第10話 交錯する夏の線 1
がやがやと人の声と雑踏が聞こえる。
ここは下平中央駅。
あたしの住む市の中では一番大きな駅だ。だから、夏休みの平日と言えども、学生のみならず、サラリーマンや主婦、老人、外国人観光客で満ちている。
そんな多くの人が行き交う中、集合場所に早く来てしまったあたしは、改札口近くの腰かけ椅子に座り、コンパクトミラーで自分の身だしなみを確認しながら、灰ちゃんの事を考えていた。あの風貌、そしてあの口調。
実は、あたしは灰ちゃんが好きだ。
どうしてって聞かれると色々と理由はある。灰ちゃんは優しいし、あたしとどこか考えや趣味が合っている気がするし、後、あたしのわがままを普通に聞き入れてくれる、他には……。多分、挙げればきりがない。ほんとにドン引きされてもおかしくないぐらいに灰ちゃんの好きな点はある。

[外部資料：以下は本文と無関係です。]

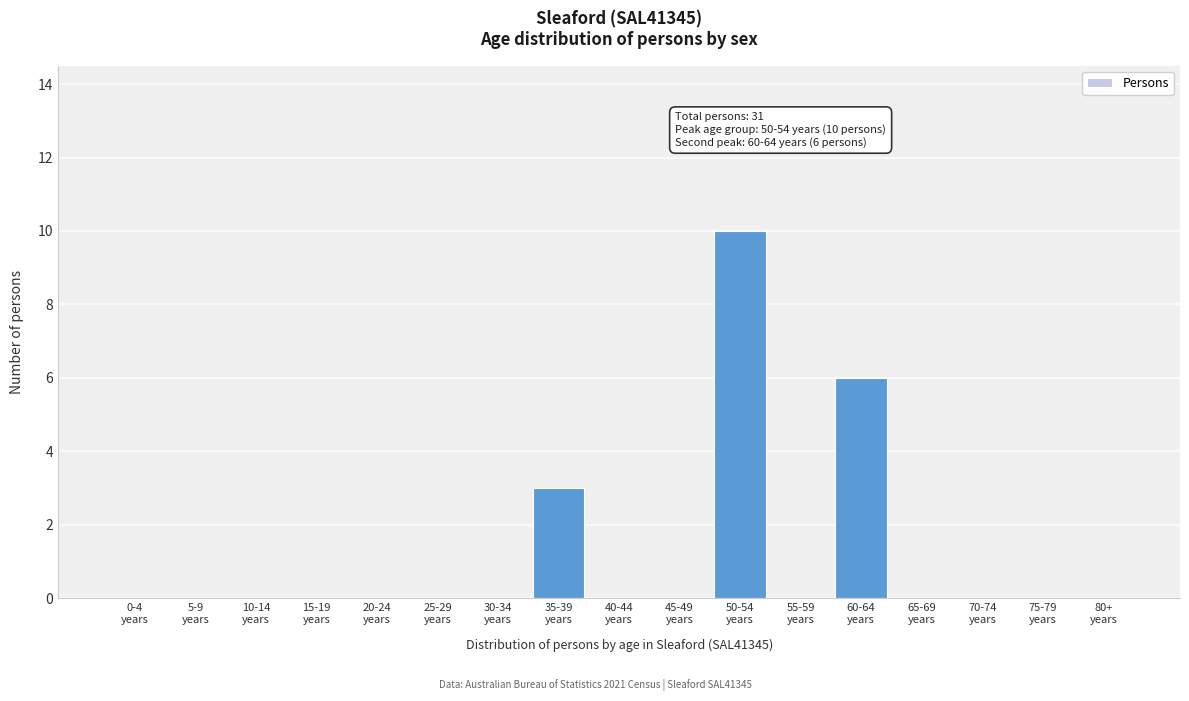

What is the sum of all values?

19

だから、いや、だからなのかはよくわからないけど、あたしは灰ちゃんの変化にすぐ気づいてしてしまう。例えば、寝不足の時とか、他にもちょっと上機嫌の時とか。とにかく、あたしは気持ち悪がられてもおかしくないぐらいに、灰ちゃんの些細な変化に気づくことができる。ほんとに申し訳ないけど。
そして、最近。
灰ちゃんは少し変わった。
その変化の内容を具体的にするのはあたしには難しいけど、それは表面とかそういうのではない。きっと、どこか内面に変化が起きたんだと思う。

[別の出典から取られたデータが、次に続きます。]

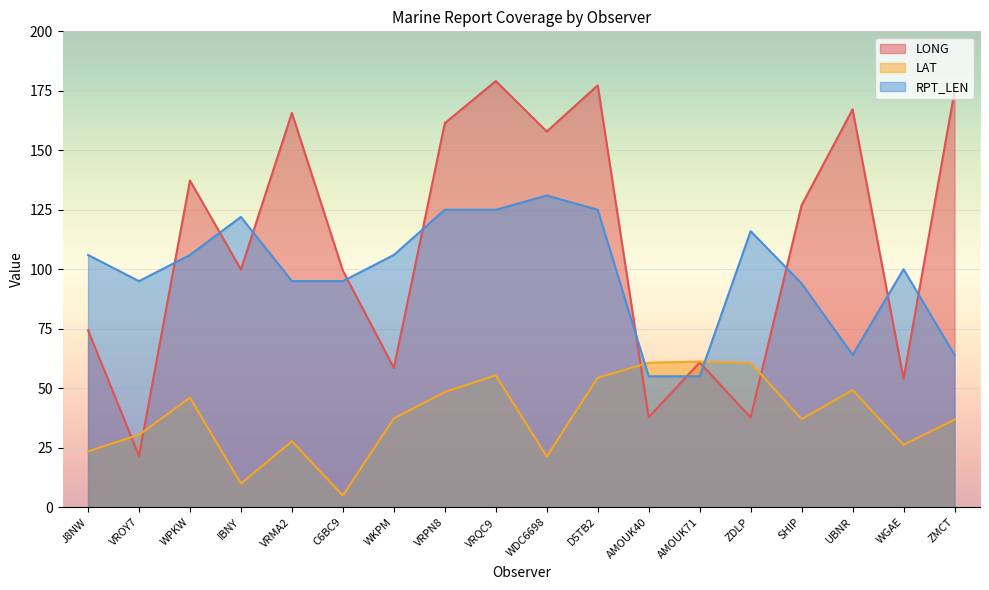

What is the difference between the maximum and minimum values in the RPT_LEN series?

76.0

もちろん、人は時間の流れで変わることだってある。あたしだって、半年前の自分と今の自分を比べたら結構、変わったと思う。だから、そのことにおかしなことはないと思う。ないと思うんだけど、どうしてもあたしは少しずつ変わっていく灰ちゃんにどこか寂しさを感じていた。でも、この寂しさはきっと、距離感から来ているものではない。つまり、前の灰ちゃんじゃないことに寂しさを抱いているわけではない。あたしだって、さすがにそこまでの懐古厨なんかじゃない。だったら、どういうことに寂しさを感じているんだって言われると言葉にするのが難しい。けど、簡単に言うなら、灰ちゃんを変えている要因は少なくともあたしじゃないんだな、っていう寂しさ。つまり、妬みなのだ。そう、嫉妬。自分でも今のあたしはとても嫉妬深いなと思う。それも、そのうちリヴァイアサンと台座を交代するのではないかと言うレベルに。
別に、あたしは灰ちゃんを変えたいわけではない。あたしはそこまで人に強要したりする人ではない。でも、灰ちゃんのことを理解したいとは思っている。よく知って、理解して、深く共感して。そして、そのうちには灰ちゃんのことをわかってあげれるような人になりたい。あの目の奥に潜めている不明で、不明瞭な感情の正体を知りたい。
けど、その役割はあたしじゃないんだろうなって思う。きっと、あたしにはその役目が適任じゃないんだ。
では、灰ちゃんのことを諦めるのかと聞かれれば、あたしは全力で首を横に振る。それとこれはまた別々の問題だ。
確かに、あたしは今の灰ちゃんを深く理解してやることは出来ない。きっと、わかってあげることが出来ないし、何も共感をしてあげることが出来ない。
だから、あたしは待つ。
ただただ、灰ちゃんが変わりゆくまで待つ。
きっと、卑怯だと言われるんだろうけど。それでも、あたしは待つんだ。
あたしはコンパクトミラーを閉じる。
そして、腕時計で時間を確認した。どうも集合時間までは少しある。
あたしは透いた天井越しの青空を眺めながら、首筋にハンカチをあてて、灰ちゃんと出会ったときのことを少しだけ思い返してみることにした。